KUTIPAN TEKS
+--
MAKALAH
PENERAPAN SOUND GOVERNANCE DI INDONESIA
DOSEN PENGAMPU
Hendra Sukmana S.A.P.,M.A.P
Di Susun oleh :
Dwi Krusita Yanti 192020100108
FAKULTAS FBHIS
PROGRAM STUDI ADMINISTRASI PUBLIK
UNIVERSITAS MUHAMMADIYAH SIDOARJO
Jl. Mojopahit 666 B Sidoarjo, Telp : 031-8945444, Fax : 031-8949333
Email : humas@umsida.acid, website : www.umsida.ac.id
2020
KATA PENGANTAR
Puji syukur diucapkan kehadirat Allah SWT atas segala rahmat-Nya, sehingga makalah ini dapat tersusun sampai dengan selesai. Tidak lupa kami mengucapkan terimakasih terhadap bantuan dari pihak yang telah berkontribusi dengan memberikan sumbangan baik pikiran maupun materinya. Penulis sangat berharap semoga makalah ini dapat menambah pengetahuan dan pengalaman bagi pembaca.
Kami tentunya menyadari bahwa makalah ini masih jauh dari kata sempurna dan masih banyak kesalahan serta kekurangan di dalamnya. Untuk itu, kami mengharapkan kritik serta saran untuk makalah ini. Supaya makalah ini dapat menjadi makalah lebih baik lagi. Kemudian apabila terdapat banyak kesalahan pada makalah ini kami mohon maaf sebesar – besarnya, kami berharap semoga makalah ini dapat memberikan manfaat kepada setiap pembacanya.
Sidoarjo, 12 Januari 2021
DAFTAR ISI
2.1 Implementasi Teori Sound Governance di Indonesia
2.2 Pemerintah Dalam Memaksimalkan Pelayanan Publik Sesuai Kaidah Teori Governance
BAB I
PENDAHULUAN
1.1 LATAR BELAKANG
Pada era dewasa ini teori administrasi terfokus pada konsep governance. Konsep good governance muncul untuk meniadakan bentuk-bentuk tradisional pemerintah. Ada dua gaya pemerintahan, yaitu : pasar dan tata pemerintahan yang partisipatif. Konsep ini telah melibatkan sektor pemerintah, masyarakat sipil dan pribadi dengan beberapa prinsip yang ideal seperti akuntabilitas, transparansi, partisipasi, dan desentralisasi. Tata kelola yang baik digunakan untuk magatasi kekurangan pemerintahan. Sebagai sebuah konsep baru, tata suara melampaui semua konsep lain dari pemerintahan dan mendorong dimensi baru, seperti : Globalisasi, Nilai-nilai lokal, Inovasi dalam kebijakan dan Administrasi. Kemudian digantikan dengan teori Sound Governance.
+--
KUMPULAN DATA
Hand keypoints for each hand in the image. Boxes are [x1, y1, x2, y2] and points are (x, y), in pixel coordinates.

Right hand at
+--
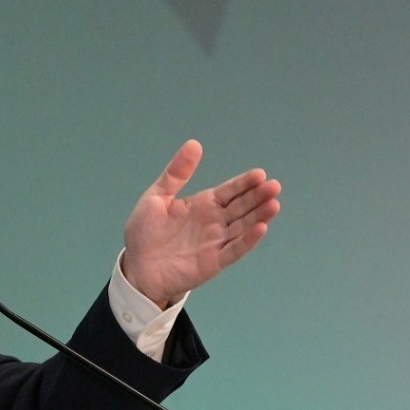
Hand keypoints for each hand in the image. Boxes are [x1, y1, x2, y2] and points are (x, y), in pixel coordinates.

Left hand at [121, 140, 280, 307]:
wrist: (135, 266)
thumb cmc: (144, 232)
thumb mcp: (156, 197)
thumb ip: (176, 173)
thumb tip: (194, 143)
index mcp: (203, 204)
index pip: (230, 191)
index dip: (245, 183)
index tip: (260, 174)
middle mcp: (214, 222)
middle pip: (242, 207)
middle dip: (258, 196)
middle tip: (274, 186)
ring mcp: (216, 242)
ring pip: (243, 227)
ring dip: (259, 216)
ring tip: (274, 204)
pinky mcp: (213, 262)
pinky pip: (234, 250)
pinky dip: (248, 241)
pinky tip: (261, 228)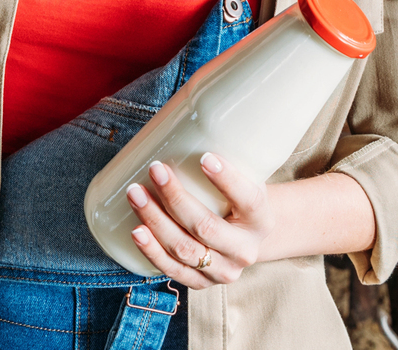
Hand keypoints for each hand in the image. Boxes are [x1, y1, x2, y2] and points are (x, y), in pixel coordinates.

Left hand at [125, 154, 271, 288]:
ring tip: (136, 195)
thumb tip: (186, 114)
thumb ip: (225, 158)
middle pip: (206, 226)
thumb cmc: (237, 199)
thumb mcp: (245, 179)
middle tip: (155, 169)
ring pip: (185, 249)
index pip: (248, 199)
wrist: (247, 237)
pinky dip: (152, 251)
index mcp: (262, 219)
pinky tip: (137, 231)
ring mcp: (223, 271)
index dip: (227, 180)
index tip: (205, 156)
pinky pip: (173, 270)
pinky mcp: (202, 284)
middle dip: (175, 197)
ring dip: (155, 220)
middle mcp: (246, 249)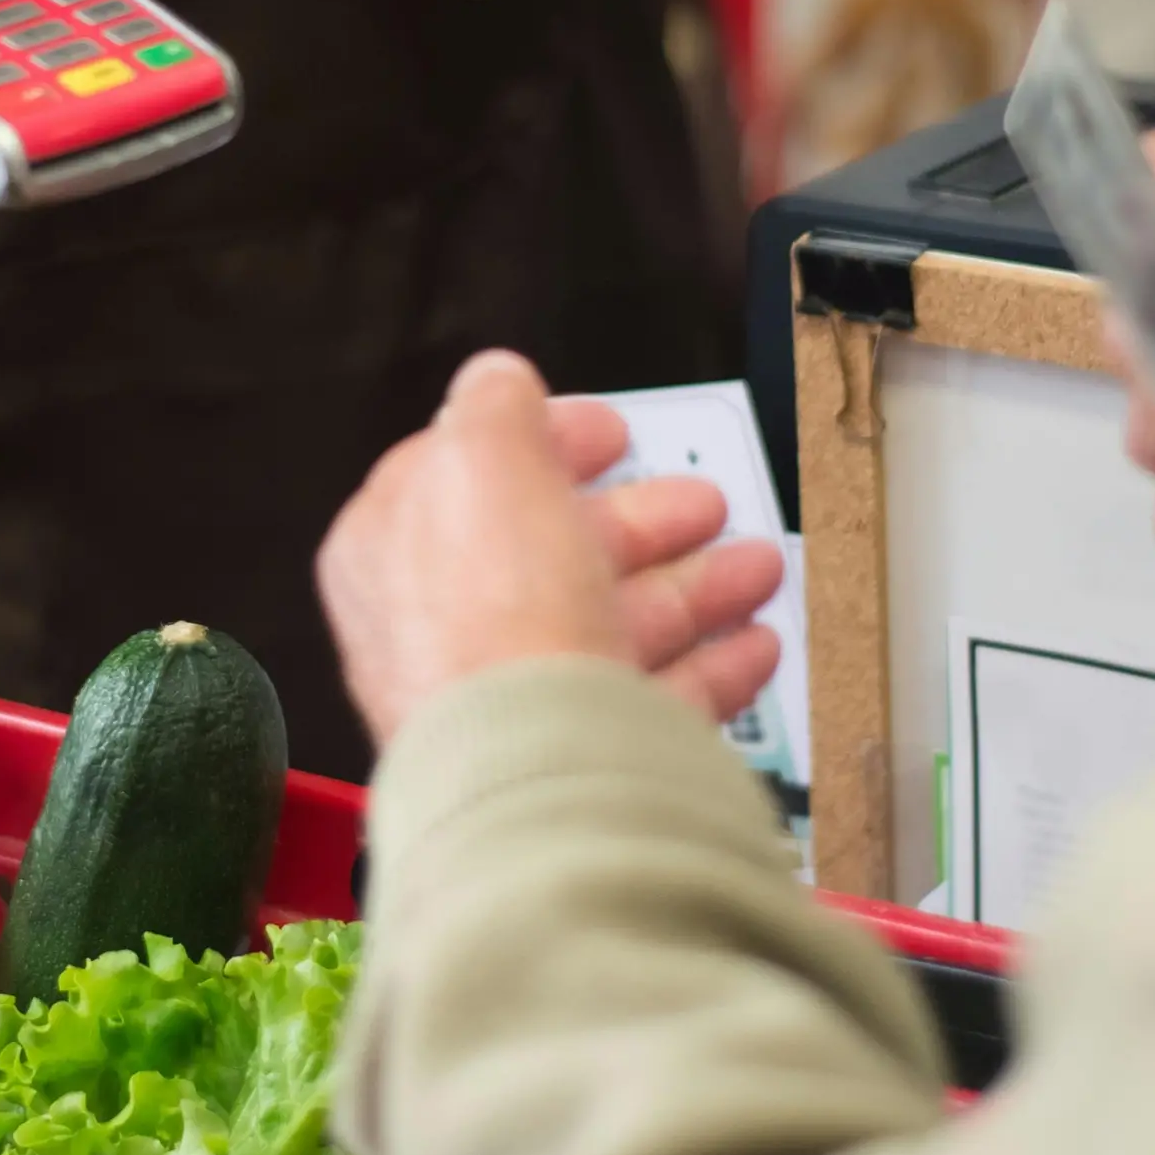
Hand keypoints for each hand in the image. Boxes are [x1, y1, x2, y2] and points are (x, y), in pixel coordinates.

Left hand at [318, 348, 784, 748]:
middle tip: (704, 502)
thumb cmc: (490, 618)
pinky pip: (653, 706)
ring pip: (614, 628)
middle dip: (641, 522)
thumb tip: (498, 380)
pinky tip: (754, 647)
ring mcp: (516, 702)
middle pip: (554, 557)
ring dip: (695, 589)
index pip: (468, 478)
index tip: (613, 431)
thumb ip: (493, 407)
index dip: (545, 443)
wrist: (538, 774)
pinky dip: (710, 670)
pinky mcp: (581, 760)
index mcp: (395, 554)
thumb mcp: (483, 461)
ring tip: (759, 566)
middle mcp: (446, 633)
+--
DAFTAR PERTANYAAN
**A)** Jawablah pertanyaan berikut berdasarkan makalah tentang sound governance:
(i) Siapa dosen pengampu makalah tersebut?
(ii) Di kota mana dan pada tanggal berapa kata pengantar makalah itu dibuat?
(iii) Apa saja dua gaya pemerintahan yang disebut dalam latar belakang?
**B)** Salin kembali sebagian makalah tentang sound governance tanpa mengubah apa pun. Mulailah pada kata-kata yang memuat "Kami tentunya menyadari", lalu berhenti setelah "kepada setiap pembacanya.".
Data ini tidak berhubungan dengan makalah tentang sound governance.

JAWABAN TIAP BUTIR
**A)**
(i) Hendra Sukmana S.A.P.,M.A.P
(ii) Sidoarjo, 12 Januari 2021
(iii) Pasar dan tata pemerintahan yang partisipatif

**B)**
Kami tentunya menyadari bahwa makalah ini masih jauh dari kata sempurna dan masih banyak kesalahan serta kekurangan di dalamnya. Untuk itu, kami mengharapkan kritik serta saran untuk makalah ini. Supaya makalah ini dapat menjadi makalah lebih baik lagi. Kemudian apabila terdapat banyak kesalahan pada makalah ini kami mohon maaf sebesar – besarnya, kami berharap semoga makalah ini dapat memberikan manfaat kepada setiap pembacanya.